-- Records shown follows --
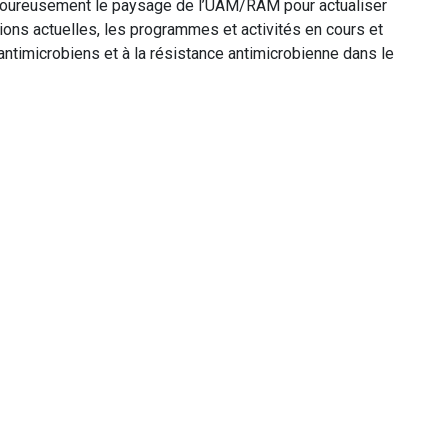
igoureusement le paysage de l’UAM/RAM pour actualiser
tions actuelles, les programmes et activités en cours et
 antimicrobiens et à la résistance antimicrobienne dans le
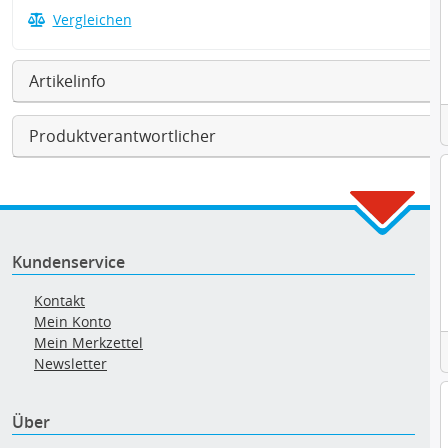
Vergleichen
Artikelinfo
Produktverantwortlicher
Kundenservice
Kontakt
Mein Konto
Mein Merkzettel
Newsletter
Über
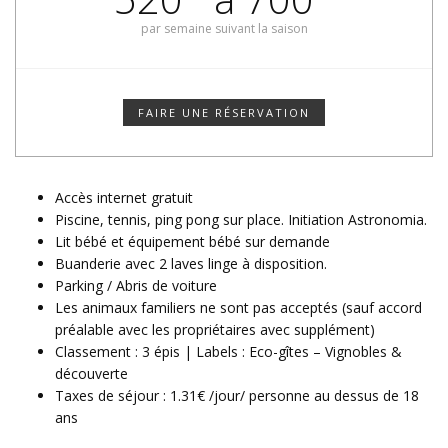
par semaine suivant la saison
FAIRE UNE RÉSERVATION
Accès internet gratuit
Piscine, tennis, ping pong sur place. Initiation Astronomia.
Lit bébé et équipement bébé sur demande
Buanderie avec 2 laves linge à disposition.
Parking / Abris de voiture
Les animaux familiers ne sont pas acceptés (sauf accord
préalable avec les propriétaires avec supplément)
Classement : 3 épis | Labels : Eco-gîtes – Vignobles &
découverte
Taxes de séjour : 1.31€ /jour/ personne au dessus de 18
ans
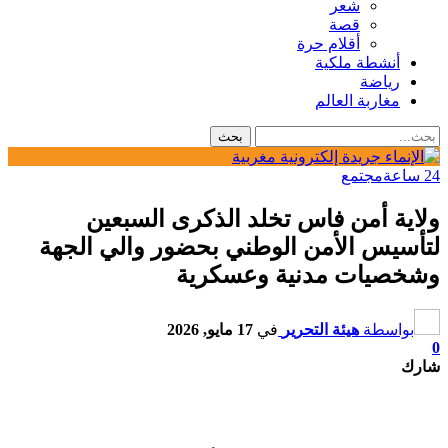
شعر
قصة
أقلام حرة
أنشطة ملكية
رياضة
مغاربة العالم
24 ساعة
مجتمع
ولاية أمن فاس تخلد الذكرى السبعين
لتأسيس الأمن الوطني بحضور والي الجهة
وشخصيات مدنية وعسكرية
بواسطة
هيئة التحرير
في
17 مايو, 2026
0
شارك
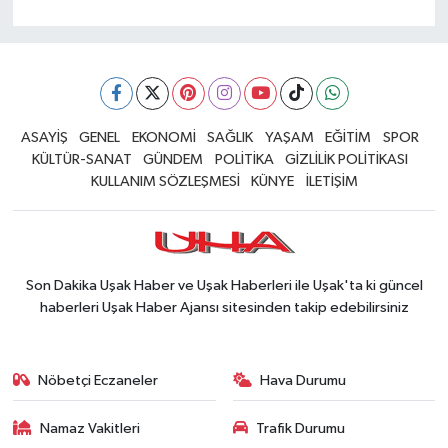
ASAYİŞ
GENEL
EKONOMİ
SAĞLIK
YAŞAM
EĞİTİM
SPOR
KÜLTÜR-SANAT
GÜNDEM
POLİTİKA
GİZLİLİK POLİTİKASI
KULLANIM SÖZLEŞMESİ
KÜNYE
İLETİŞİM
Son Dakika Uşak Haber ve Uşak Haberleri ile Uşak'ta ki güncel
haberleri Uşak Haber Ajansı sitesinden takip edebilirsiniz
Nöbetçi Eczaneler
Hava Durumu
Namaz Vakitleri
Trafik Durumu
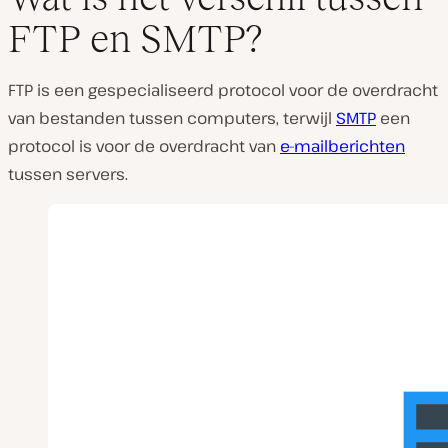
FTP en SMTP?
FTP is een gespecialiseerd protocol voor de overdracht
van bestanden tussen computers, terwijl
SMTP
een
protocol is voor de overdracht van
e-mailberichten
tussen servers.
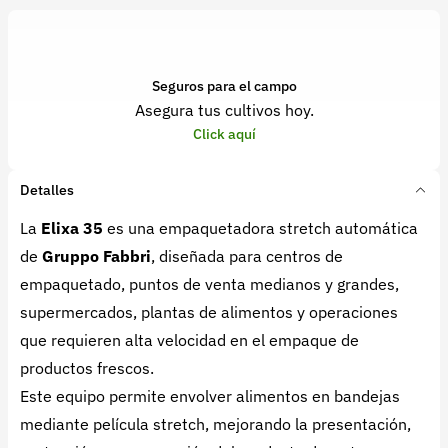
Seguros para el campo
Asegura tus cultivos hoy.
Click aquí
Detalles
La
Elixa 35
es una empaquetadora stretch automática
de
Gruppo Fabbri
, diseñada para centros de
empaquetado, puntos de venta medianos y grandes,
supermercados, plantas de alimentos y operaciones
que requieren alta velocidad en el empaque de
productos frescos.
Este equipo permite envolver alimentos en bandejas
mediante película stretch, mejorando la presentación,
-- Records shown concluded --
-- Records shown follows --
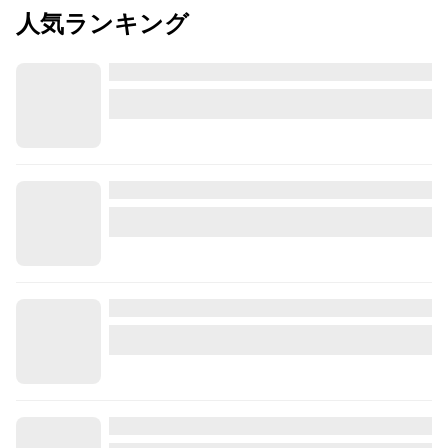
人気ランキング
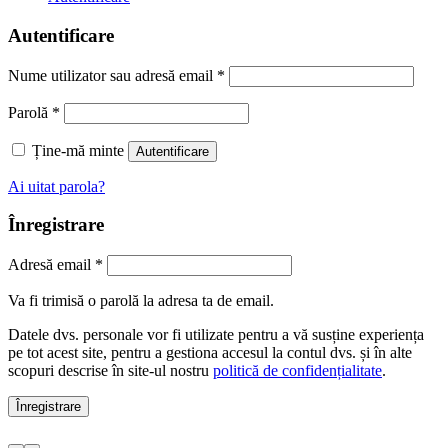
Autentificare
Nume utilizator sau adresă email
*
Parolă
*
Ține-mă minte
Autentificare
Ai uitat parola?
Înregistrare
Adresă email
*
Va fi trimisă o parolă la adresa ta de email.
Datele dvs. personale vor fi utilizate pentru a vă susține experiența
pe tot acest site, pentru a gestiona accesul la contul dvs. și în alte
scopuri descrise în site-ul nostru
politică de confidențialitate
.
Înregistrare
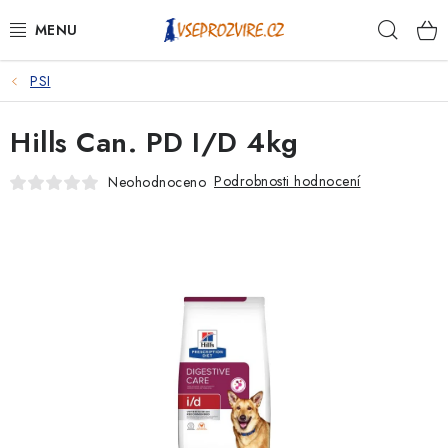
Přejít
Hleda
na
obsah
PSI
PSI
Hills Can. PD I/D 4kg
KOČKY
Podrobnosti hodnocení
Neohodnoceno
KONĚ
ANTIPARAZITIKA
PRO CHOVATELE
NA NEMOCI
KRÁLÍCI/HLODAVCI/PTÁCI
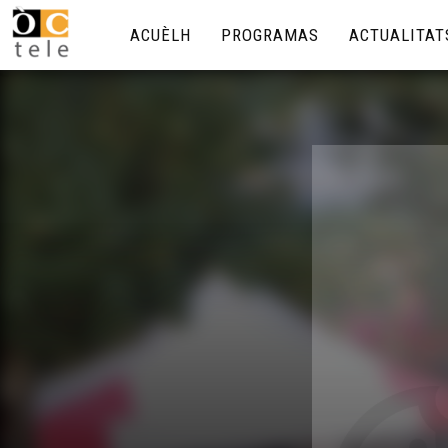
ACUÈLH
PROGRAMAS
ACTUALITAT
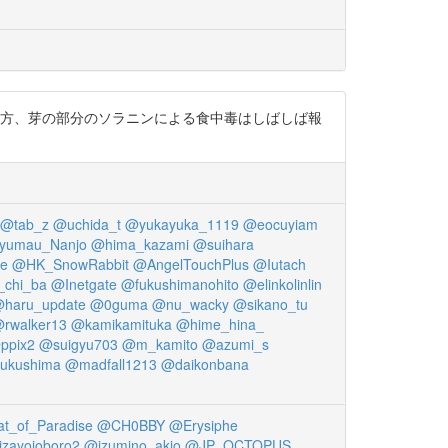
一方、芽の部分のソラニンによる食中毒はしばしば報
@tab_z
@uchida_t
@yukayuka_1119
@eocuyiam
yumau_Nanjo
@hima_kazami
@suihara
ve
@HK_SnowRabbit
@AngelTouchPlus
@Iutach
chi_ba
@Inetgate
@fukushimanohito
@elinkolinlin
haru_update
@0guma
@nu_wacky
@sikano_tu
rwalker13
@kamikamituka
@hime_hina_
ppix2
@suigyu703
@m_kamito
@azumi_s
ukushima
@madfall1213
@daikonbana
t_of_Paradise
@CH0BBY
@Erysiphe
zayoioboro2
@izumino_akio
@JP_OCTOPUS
-- Records shown concluded --
• [Work request]:
In the listing above, find the lines holding the word "stretch" and copy them.

• [Solution to the problem]:
es una empaquetadora stretch automática
mediante película stretch, mejorando la presentación,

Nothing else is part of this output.